The first Porsche car I ever saw was a 356. It was during a school trip to France, which included a visit to the Palace of Versailles. The most memorable thing about the day was that silver shape moving slowly past the visitors in the gardens. I ran to see what it was and it drove right past me, its vestigial bumpers seeming only millimetres above the ground, its wheels with their huge chrome hub caps almost completely hidden from view, its air-cooled exhaust note clattering.
That was in 1953, and coming from England I had never seen anything like it. A ground-hugging exoskeletal creature of aluminium beaten into daring and seductive curves. It was many years before I properly understood how genetic innovation had enabled it to emerge from the wreckage of post-war Germany.
The elucidation came to me in part from a passage in Antoine de Saint Exupery's Wind Sand and Stars, in which he marvels at the clean lines of the closed-cockpit, lowwing, metal monoplanes that have evolved out of the strut and wire-braced biplanes of the early years of flight. 'It is a shock to realise that all visible evidence of invention has been refined out of these machines so that they look like products of nature, ' he writes. 'They are objects so natural that they might be pebbles polished by the waves.'
The Porsche 911 was the offspring of the Porsche 356, but in the taxonomy of machines, as in the taxonomy of natural species, there is no simple starting point. The entwined engineer/designer/ driver DNA that was in the bloodstream of the 356 went through three changes in 17 years of production before it metamorphosed into the 911.

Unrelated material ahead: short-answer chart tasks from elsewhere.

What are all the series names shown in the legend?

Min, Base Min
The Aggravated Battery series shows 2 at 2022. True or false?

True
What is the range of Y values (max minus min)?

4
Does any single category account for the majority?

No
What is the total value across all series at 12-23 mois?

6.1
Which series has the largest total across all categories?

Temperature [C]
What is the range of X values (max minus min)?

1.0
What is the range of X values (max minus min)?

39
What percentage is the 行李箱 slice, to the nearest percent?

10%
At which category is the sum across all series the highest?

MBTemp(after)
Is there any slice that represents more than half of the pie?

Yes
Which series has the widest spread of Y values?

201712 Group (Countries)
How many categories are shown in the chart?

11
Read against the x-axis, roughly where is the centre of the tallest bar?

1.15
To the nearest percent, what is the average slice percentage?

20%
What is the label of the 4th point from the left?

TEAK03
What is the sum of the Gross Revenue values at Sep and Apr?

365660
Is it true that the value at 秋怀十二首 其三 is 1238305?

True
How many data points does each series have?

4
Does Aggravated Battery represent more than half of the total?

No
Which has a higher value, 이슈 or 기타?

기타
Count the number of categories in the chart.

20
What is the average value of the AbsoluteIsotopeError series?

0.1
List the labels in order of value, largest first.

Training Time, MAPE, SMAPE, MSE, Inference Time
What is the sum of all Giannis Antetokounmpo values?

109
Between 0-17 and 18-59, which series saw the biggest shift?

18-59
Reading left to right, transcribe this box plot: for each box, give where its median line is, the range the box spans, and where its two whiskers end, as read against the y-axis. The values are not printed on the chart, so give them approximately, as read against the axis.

Going further back, the prototype 356, with all but its body taken from the pre-war Volkswagen Beetle, contained even older genes. The rearmounted air cooled 'boxer' engine and the torsion bar suspension reached back to the 1934 Auto Union Grand Prix car and the NSU Project 12 (an earlier design by Ferdinand Porsche for a people's car). From here the trail back is harder to follow but it still exists.
In the world of plant and animal species, such genetic modification is achieved by inserting a construct that has three parts: a desired gene, a marker gene and a promoter or catalyst. The marker gene enables the construct to select the correct cells for the modification, while the promoter inserts the desired gene. The incremental process of automobile design is a close analogue to this process. Because of this similarity it is possible to compare the genetic modification that produces a pest-resistant strain of wheat with the design modification that significantly enhances any aspect of a car's performance, safety or comfort.
When dealing with a car with the pedigree of the Porsche 911 there are numerous instances of such design modifications. They extend back from the present to the car's introduction date, and back before then to the design regime and the reigning technical ideas of the time.
This can be seen in the way that the current 911 has young, mature and senile elements genetically blended into an indivisible whole. There are assumptions dating back to the first, 1964 version, but also design features resulting from new environmental legislation, changes in the customer base, or the severe road congestion that did not exist in 1964. Were one to study the entire history of the 911, one would see this clearly. The first half of the car's life was spent getting bigger and more powerful. The second half has been spent subtly divesting itself of the appearance of these Darwinian attributes, while retaining their substance in a concealed form.